Andersen will certainly see a different type of game in Toronto after coming out of Anaheim where he found success under Bruce Boudreau's system. Anaheim is putting their stock into John Gibson at this point, and carrying two young goalies who both want starter minutes is a difficult situation when it comes to free agent value. The easiest thing for Anaheim to do was to move one of their young netminders, and Andersen was the piece that deemed expendable. That's entirely their choice, and Toronto was able to pry Andersen away from Anaheim for less than a king's bounty.
In Toronto, however, the Leafs will pose a major problem when it comes to Andersen's stats. They are, statistically, on the lower echelon of NHL teams, and we saw Jonathan Bernier's stats fall from where they once were in Los Angeles. I'd expect the same trend to happen with Andersen for the next few seasons until the Leafs have cobbled together a half-decent set of defencemen who can actually defend fairly well.
The other odd thing that this trade presents is that the Leafs will have Andersen under contract and, presumably, protected once the Las Vegas expansion draft gets the green light. Bernier, though, becomes a free agent in the summer of 2017, though, meaning he can't be the goaltender that the Leafs expose to the Vegas NHL team when the draft takes place. That means that Antoine Bibeau or Garret Sparks would be exposed, and that makes little sense when one considers that those two are the future netminders of the Leafs... or so they thought. So why make this deal for Andersen now when it seems there was no need for it at this juncture?
"The opportunity of acquiring him came now," Leafs general manager Lou Lamoriello told Kevin McGran of the Toronto Star. "This will help the growth of our young players with the tandem of Freddie and Bernie."
"Help the growth"? Is that for real? After all the whining and crying over how poorly Bernier seemed to play last season, this is the line that Lamoriello delivers as his justification for making what seems to be a rather unnecessary move at this point in the rebuild?
He then went on record and anointed Andersen the starting netminder for the Maple Leafs. "I think that he has to know that he's our No. 1 goaltender and that the support is there, the confidence is there and the commitment's there," Lamoriello said on the conference call.
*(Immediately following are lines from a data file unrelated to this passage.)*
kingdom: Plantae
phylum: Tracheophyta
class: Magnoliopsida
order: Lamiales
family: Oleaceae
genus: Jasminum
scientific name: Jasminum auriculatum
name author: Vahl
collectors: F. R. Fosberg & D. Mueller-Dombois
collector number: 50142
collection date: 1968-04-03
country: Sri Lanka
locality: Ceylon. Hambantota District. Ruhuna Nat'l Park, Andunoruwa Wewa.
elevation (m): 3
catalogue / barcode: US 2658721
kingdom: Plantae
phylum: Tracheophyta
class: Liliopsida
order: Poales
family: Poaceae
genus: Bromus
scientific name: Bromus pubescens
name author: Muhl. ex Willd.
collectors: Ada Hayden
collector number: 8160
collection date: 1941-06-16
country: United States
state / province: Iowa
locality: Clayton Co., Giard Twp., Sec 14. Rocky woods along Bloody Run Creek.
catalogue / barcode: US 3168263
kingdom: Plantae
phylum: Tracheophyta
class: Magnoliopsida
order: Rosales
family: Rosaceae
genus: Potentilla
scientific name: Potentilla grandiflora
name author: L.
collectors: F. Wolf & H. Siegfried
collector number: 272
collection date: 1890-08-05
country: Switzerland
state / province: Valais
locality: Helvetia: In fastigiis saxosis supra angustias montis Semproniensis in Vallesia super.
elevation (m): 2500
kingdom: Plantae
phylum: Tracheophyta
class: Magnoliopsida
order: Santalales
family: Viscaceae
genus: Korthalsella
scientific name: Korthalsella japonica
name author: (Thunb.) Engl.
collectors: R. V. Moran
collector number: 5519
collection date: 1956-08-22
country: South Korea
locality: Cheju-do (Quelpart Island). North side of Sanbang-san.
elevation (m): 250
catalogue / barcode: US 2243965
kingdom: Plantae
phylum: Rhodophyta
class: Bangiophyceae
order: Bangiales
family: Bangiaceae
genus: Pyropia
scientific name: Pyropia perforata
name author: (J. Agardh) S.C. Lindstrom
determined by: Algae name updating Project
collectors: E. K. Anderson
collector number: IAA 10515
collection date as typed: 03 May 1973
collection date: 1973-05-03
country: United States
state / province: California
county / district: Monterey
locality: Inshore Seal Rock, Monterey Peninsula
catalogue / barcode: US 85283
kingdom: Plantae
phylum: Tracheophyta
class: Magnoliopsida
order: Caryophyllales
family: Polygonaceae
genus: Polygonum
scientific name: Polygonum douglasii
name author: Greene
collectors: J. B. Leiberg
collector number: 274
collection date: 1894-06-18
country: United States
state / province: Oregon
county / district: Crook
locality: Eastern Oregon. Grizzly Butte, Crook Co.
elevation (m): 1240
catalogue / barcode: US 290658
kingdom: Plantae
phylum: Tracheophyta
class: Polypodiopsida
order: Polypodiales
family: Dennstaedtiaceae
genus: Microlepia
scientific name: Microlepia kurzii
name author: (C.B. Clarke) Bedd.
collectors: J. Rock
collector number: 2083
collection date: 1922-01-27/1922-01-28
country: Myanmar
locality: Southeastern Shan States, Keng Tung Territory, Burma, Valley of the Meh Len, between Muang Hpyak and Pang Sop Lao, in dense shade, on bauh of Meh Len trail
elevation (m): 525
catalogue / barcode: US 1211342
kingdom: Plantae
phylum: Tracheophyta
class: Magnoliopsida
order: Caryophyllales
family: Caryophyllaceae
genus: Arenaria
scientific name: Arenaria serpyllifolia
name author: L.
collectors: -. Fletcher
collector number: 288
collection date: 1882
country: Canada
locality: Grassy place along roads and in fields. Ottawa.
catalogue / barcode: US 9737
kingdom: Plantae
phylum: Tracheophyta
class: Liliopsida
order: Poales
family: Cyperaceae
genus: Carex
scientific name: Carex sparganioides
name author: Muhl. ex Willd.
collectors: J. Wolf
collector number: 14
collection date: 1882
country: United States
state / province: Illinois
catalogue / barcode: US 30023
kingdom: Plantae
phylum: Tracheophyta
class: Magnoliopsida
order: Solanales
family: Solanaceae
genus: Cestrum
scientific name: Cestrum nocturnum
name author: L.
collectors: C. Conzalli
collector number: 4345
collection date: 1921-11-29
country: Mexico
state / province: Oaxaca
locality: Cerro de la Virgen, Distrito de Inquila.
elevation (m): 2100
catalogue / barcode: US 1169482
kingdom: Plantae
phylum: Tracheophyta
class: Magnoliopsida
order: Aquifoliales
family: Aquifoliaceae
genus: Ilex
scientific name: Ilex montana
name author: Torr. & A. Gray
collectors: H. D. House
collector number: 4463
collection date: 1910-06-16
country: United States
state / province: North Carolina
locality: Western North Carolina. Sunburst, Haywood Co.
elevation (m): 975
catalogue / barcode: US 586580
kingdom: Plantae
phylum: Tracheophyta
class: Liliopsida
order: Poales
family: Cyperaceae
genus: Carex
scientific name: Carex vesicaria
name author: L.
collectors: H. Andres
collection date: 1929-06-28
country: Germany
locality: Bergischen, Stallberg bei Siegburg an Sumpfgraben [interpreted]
Geez, no pressure there, eh?
As it stands, Andersen will fall into one of two buckets when all is said and done. The first contains names like Joseph, Belfour, Bower, and Sawchuk. The other contains the names of Toskala, Raycroft, Fuhr, Ing, and, as of now, Bernier. The former are the guys whose play between the pipes elevated this team to higher ground than they would have reached without them. The latter are those who were thrown to the wolves with little protection and asked to deliver salvation for 50 years of failure.
Welcome to a whole new world, Frederik Andersen.